We’re asked to calculate the scalar
triple product of vectors 𝐀, 𝐁, and 𝐂. And we know that this is equivalent
to calculating the determinant of the matrix consisting of the components of the
three vectors as shown. So with our vectors 𝐀, 𝐁, and 𝐂,
we want to find the determinant of the matrix whose first line consists of the
components of vector 𝐀, whose second line has components of vector 𝐁, and whose
third line has the components of vector 𝐂.

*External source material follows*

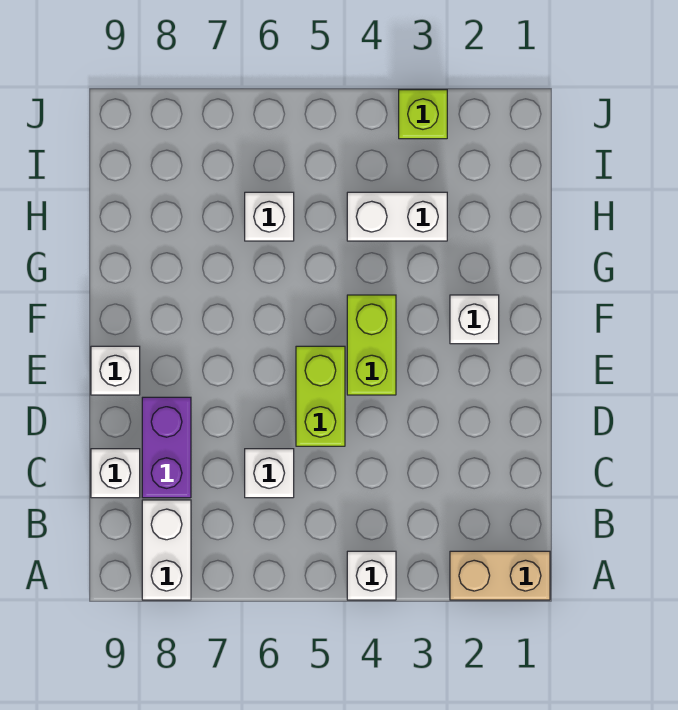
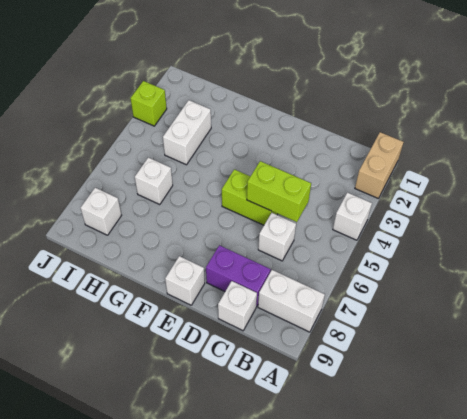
lime 1x2 brick [347,295,396,395] -> lime 1x2 brick moved to [247,161,311,222]
white 1x1 brick [450,295,499,344] -> white 1x1 brick moved to [81,188,122,235]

And remember to calculate the
determinant of a three-by-three matrix using the first row as our pivot, we take the
first top-left element 𝐀 𝑥 and multiply this by the determinant of the two-by-two
matrix in the bottom-right corner. We then take the negative of the
second element in the top row and multiply this by the determinant shown. And finally, we add the third
element in the top row, multiply it by the determinant formed by the four elements
in the bottom-left-hand corner.
In our case, this translates into
one times the two-by-two matrix with elements four, three, five, negative four minus
five times the determinant of the matrix with elements two, three, zero, and
negative four plus a negative five times the determinant of the two-by-two matrix
with elements two, four, zero, five. And now remembering that the
determinant of a two-by-two matrix with elements 𝑎, 𝑏, 𝑐, 𝑑 is 𝑎𝑑 minus 𝑏𝑐,
we have one times four times negative four minus three times five minus five times
two times negative four minus three times zero minus five again times two times five
minus four times zero.
That is one times negative 16 minus
15 minus five times negative eight minus zero minus five times 10 minus zero. Evaluating this gives us negative
31 plus 40 minus 50, which is negative 41. The scalar triple product of
vectors 𝐀, 𝐁, and 𝐂 is therefore negative 41.